Data Retrieval describes how the training data can be generated using data_retriever.py
.
Machine Learning Algorithm describes applied features, the algorithm itself, as well as its Training and Application.
pld_classifier_trainer.py
trains a new instance, whereas evaluation.py
performs an evaluation using unlabeled data.
According to the evaluation script Eval.java
, the trained classifier reaches an accuracy of 0.6818182.
data_retriever.py
retrieves aggregated tweets which mention PLDs from a given CSV-file, mainly focusing on sentiments and hashtags.
It offers a command line interface and saves aggregated features per PLD into a CSV-file in the same directory as the input file.
Name | Value |
---|---|
pld | Name of PLD |
tweet_count | Number of aggregated related tweets |
emos_pos | Positive emotion scores for related tweets |
emos_neg | Negative emotion scores for related tweets |
tags | Hashtags used in related tweets, omits leading # |
tweet_ids | nodeIds of aggregated related tweets |
emos_pos
, emos_neg
, tags
and tweet_ids
are stored as strings using +
as separator, which is not allowed in valid emotion scores, hashtags and nodeIds.

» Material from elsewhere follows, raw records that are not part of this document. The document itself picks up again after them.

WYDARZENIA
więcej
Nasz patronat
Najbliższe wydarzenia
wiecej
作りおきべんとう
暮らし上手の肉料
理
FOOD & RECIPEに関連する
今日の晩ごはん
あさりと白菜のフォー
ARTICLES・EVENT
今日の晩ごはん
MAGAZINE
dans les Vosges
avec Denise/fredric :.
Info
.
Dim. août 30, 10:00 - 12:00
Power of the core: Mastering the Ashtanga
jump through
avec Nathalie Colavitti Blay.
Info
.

The nodeIds might be used to hydrate the tweets.
Hashtags are not distinct, i.e., they are listed as often as they occur in the corresponding tweets.
Please notice that some tweets do not contain hashtags and tags
is completely empty for some PLDs.
The knowledge base stores an emotion set containing negative and positive scores for each tweet.
emos_pos
and emos_neg
are floats between 0 (weak) and 1 (strong).
Please notice that both values are greater than zero for some tweets.
The algorithm considers two classes of features across all relevant tweets per PLD.
On the one hand, it uses separate arithmetic means and standard deviations per emotion score, i.e., positive and negative emotions.
Additionally, normalized counters of all aggregated tweets per PLD are taken into account.
These features are represented as floats in one tensor emos
.
On the other hand, all hashtags from related tweets are taken into account to approximate the PLDs main topics.
The hashtags tags
are concatenated strings and need to be transformed into word vectors for training.
A linear classifier in PyTorch is used to learn the classification of PLDs into left and right leaning. Therefore, hashtags are embedded using pretrained FastText vectors, which are stacked with the emotion scores after passing the embedding layer. The architecture comes with one fully-connected hidden layer and one fully-connected output layer to perform the classification.
Please notice that the implementation uses an torch.nn.EmbeddingBag
, which takes a row-tensor with a concatenation of all word vectors as first input, and a tensor with offsets as second input.
As there is one offset per sample from the batch, there is no need for zero padding.
This layer has some additional features regarding efficiency.
Two batches from the training data are reserved for validation.
pld_classifier_trainer.py
can be used to train a classifier with the Adam optimizer and previously retrieved training data.
It saves the state_dict
of the final classifier and the applied Vocab
as PyTorch files, and the accuracies and losses per epoch on the training and validation set as NPZ-file.
The classifier can be called like a python function and accepts either a single sample or a complete batch.
Thus, the input data needs to be have the same form as the training data and needs to use the same Vocab
object to produce word vectors.
A call might be pld_classifier(emos, tags_vec, offsets)
, where emos
holds both emotion values, tags_vec
is an encoded vector for all hashtags and offsets
contains the offsets of hashtags from single tweets.